> [Extracto de origen]:
· · · · ·

Facility Management. Hoy que estamos volviendo poco a poco a nuestros hábitos de compra, luego de haber explorado al máximo, las ventajas y desventajas de las compras on-line, obligados más por las restricciones sanitarias que por nuestras necesidades como consumidor, volvemos a visitar con mayor regularidad las tiendas por departamento ¿nos hemos preguntado por qué?

De acuerdo a un estudio acerca de tendencias globales en el sector retail (ACCENTURE, 2016) si bien el consumidor está orientado al mayor uso de la digitalización durante la experiencia de compra, también está en la búsqueda de una mayor interacción y experiencia, mientras se encuentra en una tienda (un  47% desea saber de ofertas mientras está comprando) igualmente desea tener mayor conocimiento de la disponibilidad del producto, así como de su accesibilidad (27% desea saber si los productos están disponibles en tienda antes de ir a comprar) pero un importante 67% basan su satisfacción en el ambiente de la tienda, 52% en la interacción con el personal de staff y 52% en las opciones de despacho del producto.

En resumen: si bien como consumidores preferimos compras rápidas, también valoramos una mayor interacción, la accesibilidad, y un buen ambiente en tienda… todo ello bajo un entorno más digital. Estas ‘ideas fuerza’, no son más que atributos de una mejor experiencia de compra.

Facility Management. Agregando valor al retail.

A todo esto ¿Cómo un operador de Facility Management, puede agregar valor a una cadena retail? ¿Cómo agregar valor a estas tiendas por departamento? La respuesta está en los atributos para constituir dicha “experiencia de la compra”. Analizando la cadena de valor de un negocio retail, podemos clasificar dichos atributos en dos grandes grupos: los que ayudan a fortalecer una mayor experiencia digital y los atributos para mejorar la experiencia de compra física.

· · · · ·

> [Información proporcionada]:
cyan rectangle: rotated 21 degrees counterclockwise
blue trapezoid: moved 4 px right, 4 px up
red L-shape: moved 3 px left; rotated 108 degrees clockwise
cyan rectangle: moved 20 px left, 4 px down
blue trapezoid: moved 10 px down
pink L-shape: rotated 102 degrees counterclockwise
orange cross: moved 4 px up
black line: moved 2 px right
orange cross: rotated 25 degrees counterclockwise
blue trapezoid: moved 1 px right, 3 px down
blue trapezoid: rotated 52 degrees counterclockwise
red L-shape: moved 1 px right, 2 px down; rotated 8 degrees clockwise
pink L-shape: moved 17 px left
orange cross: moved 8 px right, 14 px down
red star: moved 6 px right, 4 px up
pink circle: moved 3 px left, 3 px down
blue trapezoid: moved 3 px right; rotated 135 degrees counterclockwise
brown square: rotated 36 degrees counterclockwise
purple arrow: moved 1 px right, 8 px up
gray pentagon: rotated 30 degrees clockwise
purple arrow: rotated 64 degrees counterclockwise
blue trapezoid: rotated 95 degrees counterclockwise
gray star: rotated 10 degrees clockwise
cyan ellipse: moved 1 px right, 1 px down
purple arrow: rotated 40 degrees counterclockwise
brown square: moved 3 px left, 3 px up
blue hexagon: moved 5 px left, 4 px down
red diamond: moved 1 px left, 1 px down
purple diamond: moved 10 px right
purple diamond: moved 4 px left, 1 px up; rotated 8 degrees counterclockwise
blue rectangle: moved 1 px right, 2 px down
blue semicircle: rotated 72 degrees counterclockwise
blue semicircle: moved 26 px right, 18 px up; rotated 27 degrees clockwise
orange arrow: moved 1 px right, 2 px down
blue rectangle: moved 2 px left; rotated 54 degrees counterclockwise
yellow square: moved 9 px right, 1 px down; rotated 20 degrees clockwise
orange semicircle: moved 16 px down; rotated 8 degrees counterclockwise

· · · · ·

> [Requisitos de tareas]:
[a] Explica en una a tres oraciones, según el texto sobre Facility Management, por qué los consumidores exploraron al máximo las compras en línea.
[b] Prosigue el texto sobre Facility Management a partir de su última oración.

> [Resultados en orden]:
[a] Los consumidores exploraron al máximo las compras en línea obligados más por las restricciones sanitarias que por sus necesidades como consumidores.

[b]
Actualmente, el desafío de la gestión retail está dado por generar (de manera oportuna) nuevas experiencias en los consumidores cada vez más orientados al mundo virtual, exigiéndose en brindar una perfecta combinación de experiencia digital y experiencia física, esto es: crear para al consumidor una experiencia digital dentro de tienda. Es así que, basados en el conocimiento de sus consumidores recurrentes (virtuales y/o físicos), conociendo los atributos de valor que requieren, permiten al retailer identificar como cada una de sus áreas responsables de gestionar sus instalaciones, pueden llegar a crear “valor” para la cadena.

Sinergia y gestión integral

Los servicios de Facility Management ofrecen justamente ello, integrar las áreas de soporte con la finalidad de hacer sinergia y poner a disposición del negocio (en este caso el retail) la gestión integral (y oportuna) de la infraestructura, para lograr agregar valor a la empresa. Eso significa que estas áreas deben de tener la capacidad de adaptar la infraestructura, en función al entorno, para lograr aportar “valor” a la tienda. En conclusión, la adaptabilidad del retailer (léase la adaptabilidad de la tienda) termina siendo un valor estratégico relevante para este negocio.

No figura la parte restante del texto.